Il governo dell’atomo. Il 5 luglio 2012 una Commissione indipendente della Dieta giapponese, capeggiata da Kurokawa Kiyoshi, professore emerito dell’Università di Tôkyô, e dal premio Nobel per la chimica (nel 2002) Tanaka Koichi, ha presentato le proprie conclusioni dopo sei mesi di attente investigazioni e 900 ore dedicate all’audizione di un migliaio di testimoni.
Si tratta del terzo tentativo di chiarire le cause del disastro di Fukushima, dopo il rapporto pubblicato a febbraio da un gruppo indipendente di esperti del settore privato e quello pubblicato a giugno dal gruppo d’indagine interno della Tepco.
La Commissione della Dieta ha dichiarato che la responsabilità del disastro è da ricondurre alla deleteria collusione tra governo, sistema di vigilanza garantito dall’Agenzia per la sicurezza nucleare e industriale (Nisa), e Tepco, la società proprietaria della centrale. Il sistema di vigilanza difettoso e inaffidabile della Nisa, che fa parte del ministero dell’Economia, commercio e industria, ha permesso alla Tepco di rinviare cruciali misure di sicurezza.
Già nel 2006, infatti, il governo aveva rivisto gli standard per la resistenza ai terremoti e richiesto che gli enti erogatori valutassero i loro impianti. Sebbene fosse stato accertato che la Tepco dovesse mettere in atto misure di rafforzamento antisismico per rispettare i nuovi standard, la Tepco ha continuato a rinviare la messa a norma e la Nisa ha lasciato correre. Per quanto riguarda le responsabilità del governo, capeggiato da Kan Naoto, nel pieno della crisi è stato inefficiente e si è mostrato confuso sia sulla divisione dei ruoli, sia sulle responsabilità rispetto alla Tepco.
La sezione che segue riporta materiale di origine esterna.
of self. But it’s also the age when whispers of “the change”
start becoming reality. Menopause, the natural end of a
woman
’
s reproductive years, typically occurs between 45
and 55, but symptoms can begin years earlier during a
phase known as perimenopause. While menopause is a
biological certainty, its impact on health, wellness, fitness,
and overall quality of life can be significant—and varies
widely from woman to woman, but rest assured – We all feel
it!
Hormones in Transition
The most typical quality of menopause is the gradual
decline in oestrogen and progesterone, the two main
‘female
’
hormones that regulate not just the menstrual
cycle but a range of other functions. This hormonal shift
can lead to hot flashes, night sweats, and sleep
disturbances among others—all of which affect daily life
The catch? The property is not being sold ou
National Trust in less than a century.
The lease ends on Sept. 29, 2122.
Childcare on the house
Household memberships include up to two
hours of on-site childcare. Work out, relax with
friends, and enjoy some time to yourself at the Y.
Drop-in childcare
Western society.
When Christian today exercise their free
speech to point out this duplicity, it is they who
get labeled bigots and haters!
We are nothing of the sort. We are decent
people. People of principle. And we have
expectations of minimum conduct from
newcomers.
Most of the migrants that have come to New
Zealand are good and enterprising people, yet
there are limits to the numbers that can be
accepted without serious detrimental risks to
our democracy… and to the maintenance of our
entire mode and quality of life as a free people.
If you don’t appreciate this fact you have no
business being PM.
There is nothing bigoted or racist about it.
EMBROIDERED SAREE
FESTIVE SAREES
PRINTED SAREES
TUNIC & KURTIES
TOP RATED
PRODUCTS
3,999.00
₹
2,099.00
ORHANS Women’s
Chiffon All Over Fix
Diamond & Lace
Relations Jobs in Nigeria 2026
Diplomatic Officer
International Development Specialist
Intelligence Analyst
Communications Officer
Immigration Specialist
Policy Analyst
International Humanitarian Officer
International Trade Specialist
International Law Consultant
Il coinvolgimento diretto di dirigenti politici di alto livello, compreso il Primo ministro Kan, in questioni di competenza tecnica hanno accresciuto la confusione e generato ritardi. La Commissione – che peraltro ha presentato una serie di proposte per elevare il livello di sicurezza del nucleare – ha accertato come il terremoto abbia danneggiato componenti cruciali del reattore, mentre la Tepco ha sempre sostenuto il contrario.
Proprio il 5 luglio, dopo due mesi esatti di fermo di tutte le centrali nucleari nipponiche, il reattore numero tre dell’impianto di Oi, nella Prefettura di Fukui, gestito dalla Kansai Electric Power Co., ha ripreso a generare energia.
Si tratta, secondo molti, di una decisione irresponsabile: non è stato predisposto alcun piano d’evacuazione di emergenza e, soprattutto, non sono stati effettuati i dovuti controlli richiesti dalla Nisa. Secondo l’Agenzia sono necessari studi supplementari sulle zone di frattura della faglia che corrono sotto tre centrali nucleari nella Prefettura di Fukui, nonché la raccolta di informazioni su altri tredici reattori, compresi quelli dell’impianto di Oi, che è stato riattivato dopo quindici mesi di stop, senza che la Tepco abbia fornito all’Agenzia le garanzie di sicurezza richieste.
Il governo e l’industria dell’energia, nel frattempo, non hanno approntato piani credibili per ridurre la dipendenza del Paese dal nucleare e paiono non considerare l’elevato scetticismo dell’opinione pubblica giapponese nei confronti dell'atomo, cresciuto dopo il disastro di Fuskushima e l’evacuazione di massa a esso seguita. Recenti sondaggi d’opinione condotti da "Kyôdô News" mostrano come il 60% circa degli intervistati si opponga alla riaccensione dei reattori.